By some stroke of luck, the day I had to shadow my parents coincided with Pepper Spray and Taser Day. To complete training, every FLETC student had to spray and be sprayed, Tase and be Tased, at least once. In the early afternoon, my 110 pound, 5’1 mother took her students and me out to a giant field surrounded by trees on all sides. I watched as, scattered across the field, pairs of grown men pepper-sprayed each other. Some sprayed with hesitation and some without mercy. I heard the cries and curses of men crackling in my ears. It was a battle. A few fell to their knees in the field. Others kept going, the pre-conceived and unspoken agreement to attack one another still intact. My mother told me to pass out the water bottles for the men, desperate to wash the pepper out of their eyes. “Don’t pay attention to the bad words. Oh, and help me pass out these Tasers,” she said, handing me one of the heavy boxes at her feet. “Just make sure they know you’re there. They can’t see really well, so they might smack you by accident if you aren’t loud enough.” I walked around handing the crying men their Tasers. I stomped my feet so they would hear me coming and not punch me in the face.

It seems strange to me now that my mother never seemed to be afraid of setting me in front of about fifty, panicky, adult men. Especially when she was scared of almost everything else in the world that I could’ve possibly come into contact with. A few years ago, though, she came to my school to tell the kids about her work. That’s when she said something that I had never heard before. Something that made me understand why she’s so protective. Apparently, when my sister and I were still very young, when we lived in Kansas, my mother did some undercover work. It was nothing out of the ordinary. She hung around with this guy and his buddies for while, collecting evidence, before she pulled together enough to arrest him on. After he was taken into custody, he told her that he had been suspecting her for a while. He said that one of his “colleagues” had been instructed to tail her and to kidnap her children if anything happened to him. My sister and I were too young to know anything was happening. A couple of my parents’ agent-friends picked us up from our house and took us to theirs.
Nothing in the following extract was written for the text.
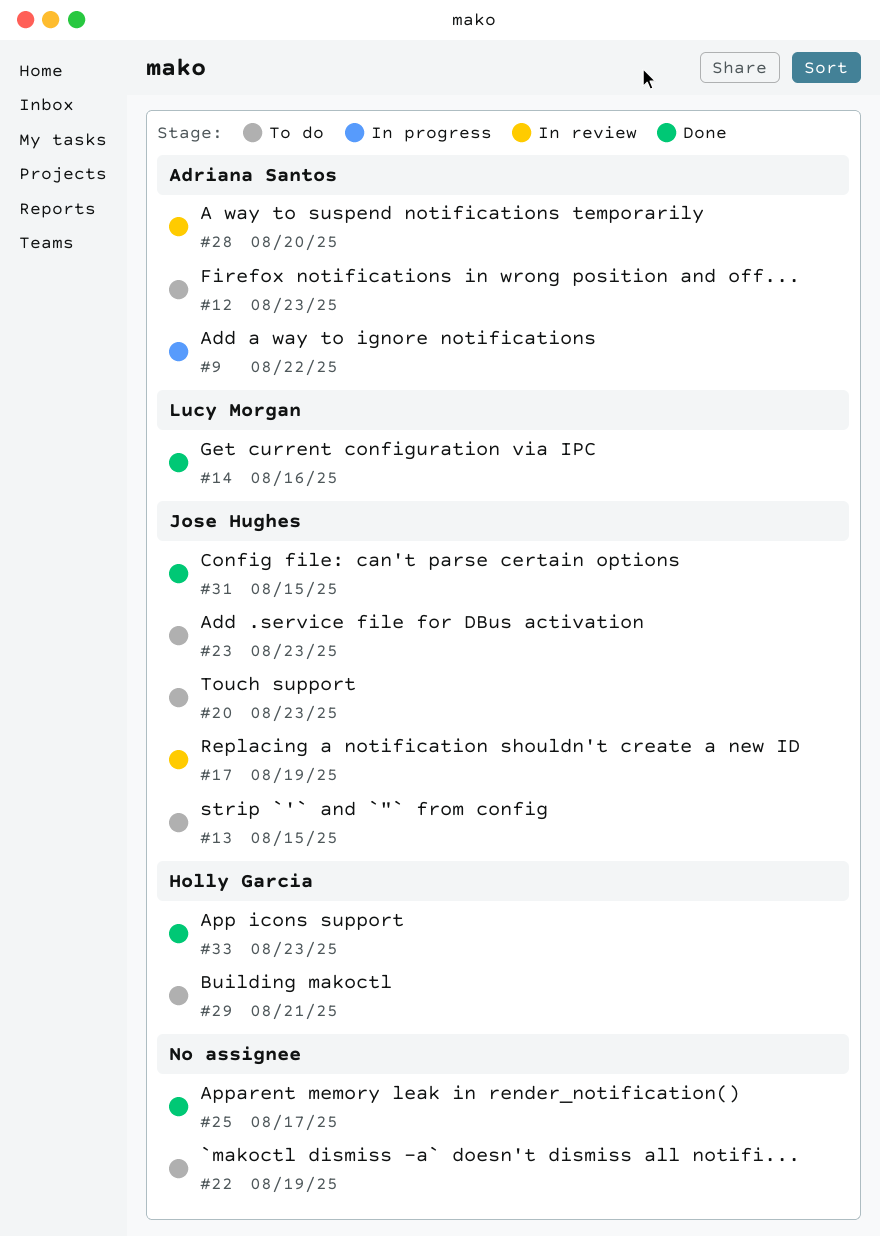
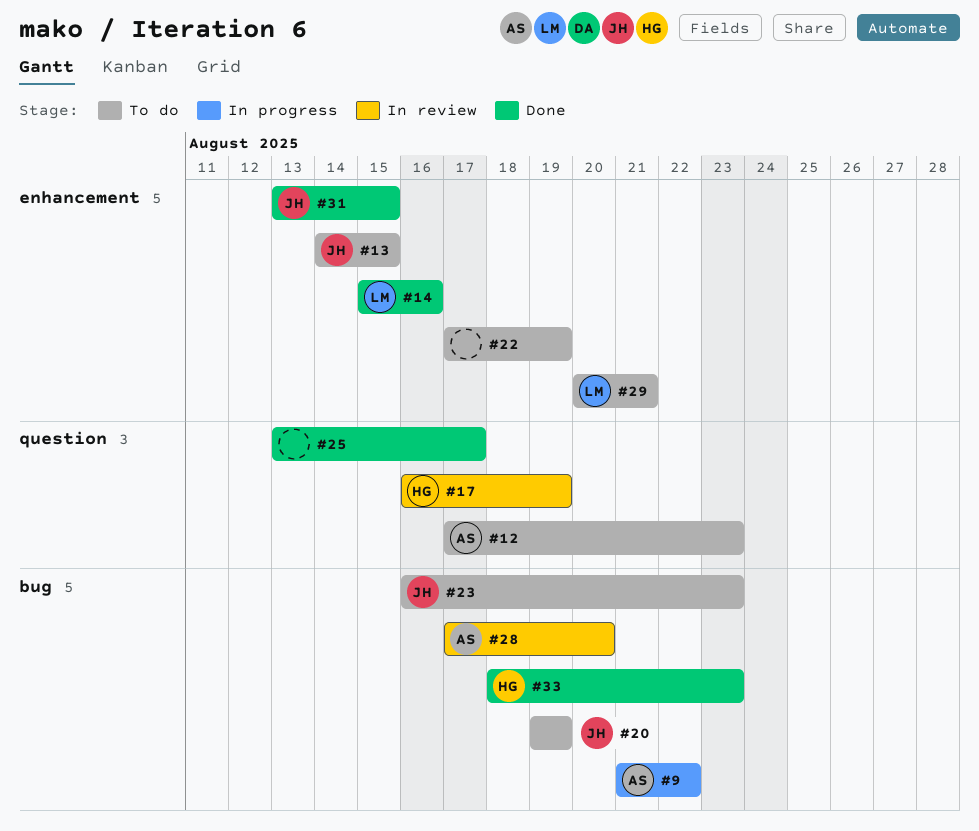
#17, owner: Jose Hughes -> Holly Garcia
#20, due: Aug 23 -> Aug 19
#29, owner: Holly Garcia -> Lucy Morgan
Other agents took up posts near our home to watch for the man’s friend. My mom, I suspect, was hysterical, but we didn’t get to see her. In the end, nothing came of it. The man was probably just bluffing. But that doesn’t mean it didn’t have any effect on my mother. We moved to Georgia soon after. She began to draw my sister and me in closer and closer, to tell us about all the dangers of the world, to try to make sure nothing ever happened to us. But maybe she was right to do that. Because it never did.